● **Given entries**
* * *

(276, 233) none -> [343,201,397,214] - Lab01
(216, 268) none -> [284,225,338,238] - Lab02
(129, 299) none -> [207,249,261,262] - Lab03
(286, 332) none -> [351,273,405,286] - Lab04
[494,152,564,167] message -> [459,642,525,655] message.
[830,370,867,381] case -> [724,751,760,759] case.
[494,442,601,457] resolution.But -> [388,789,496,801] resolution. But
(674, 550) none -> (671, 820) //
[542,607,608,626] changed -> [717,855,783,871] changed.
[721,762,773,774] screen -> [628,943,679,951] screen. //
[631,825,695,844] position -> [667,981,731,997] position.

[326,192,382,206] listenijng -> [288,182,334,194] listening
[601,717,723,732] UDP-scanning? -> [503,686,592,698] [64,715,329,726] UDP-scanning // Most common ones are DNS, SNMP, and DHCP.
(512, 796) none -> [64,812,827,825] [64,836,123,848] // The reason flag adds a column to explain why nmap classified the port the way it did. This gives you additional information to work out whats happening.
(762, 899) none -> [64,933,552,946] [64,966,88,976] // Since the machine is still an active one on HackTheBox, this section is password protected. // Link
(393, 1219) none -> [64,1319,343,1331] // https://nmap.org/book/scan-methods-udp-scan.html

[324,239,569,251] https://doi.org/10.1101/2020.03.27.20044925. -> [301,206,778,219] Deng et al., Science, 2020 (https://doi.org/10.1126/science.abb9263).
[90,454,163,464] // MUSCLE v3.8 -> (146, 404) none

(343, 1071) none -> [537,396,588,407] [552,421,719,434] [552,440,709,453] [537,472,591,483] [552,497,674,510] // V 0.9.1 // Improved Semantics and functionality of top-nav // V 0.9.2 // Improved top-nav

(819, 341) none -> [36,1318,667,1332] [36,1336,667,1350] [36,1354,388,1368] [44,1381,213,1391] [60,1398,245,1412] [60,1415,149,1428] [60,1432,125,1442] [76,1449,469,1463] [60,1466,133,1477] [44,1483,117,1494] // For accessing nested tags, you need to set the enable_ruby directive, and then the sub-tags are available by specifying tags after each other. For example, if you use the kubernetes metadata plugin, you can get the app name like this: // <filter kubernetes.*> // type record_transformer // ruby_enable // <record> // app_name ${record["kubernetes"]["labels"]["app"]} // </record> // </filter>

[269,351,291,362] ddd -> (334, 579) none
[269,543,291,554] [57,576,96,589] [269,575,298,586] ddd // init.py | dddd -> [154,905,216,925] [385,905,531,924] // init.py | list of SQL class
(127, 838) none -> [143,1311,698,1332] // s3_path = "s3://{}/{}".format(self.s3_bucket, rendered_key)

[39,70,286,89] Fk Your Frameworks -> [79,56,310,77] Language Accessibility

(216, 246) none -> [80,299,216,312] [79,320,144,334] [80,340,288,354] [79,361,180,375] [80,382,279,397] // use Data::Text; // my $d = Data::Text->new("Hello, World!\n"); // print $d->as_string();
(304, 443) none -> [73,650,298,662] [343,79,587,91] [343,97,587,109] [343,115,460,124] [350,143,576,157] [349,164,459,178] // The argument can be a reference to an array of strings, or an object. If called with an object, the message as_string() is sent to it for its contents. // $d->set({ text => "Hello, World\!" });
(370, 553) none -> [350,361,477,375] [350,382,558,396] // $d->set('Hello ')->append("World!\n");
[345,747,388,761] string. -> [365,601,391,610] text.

* * *

● **Directions for this task**
From the records above, pull out each line that has "nmap".

● **Result**
(512, 796) none -> [64,812,827,825] [64,836,123,848] // The reason flag adds a column to explain why nmap classified the port the way it did. This gives you additional information to work out whats happening.
(393, 1219) none -> [64,1319,343,1331] // https://nmap.org/book/scan-methods-udp-scan.html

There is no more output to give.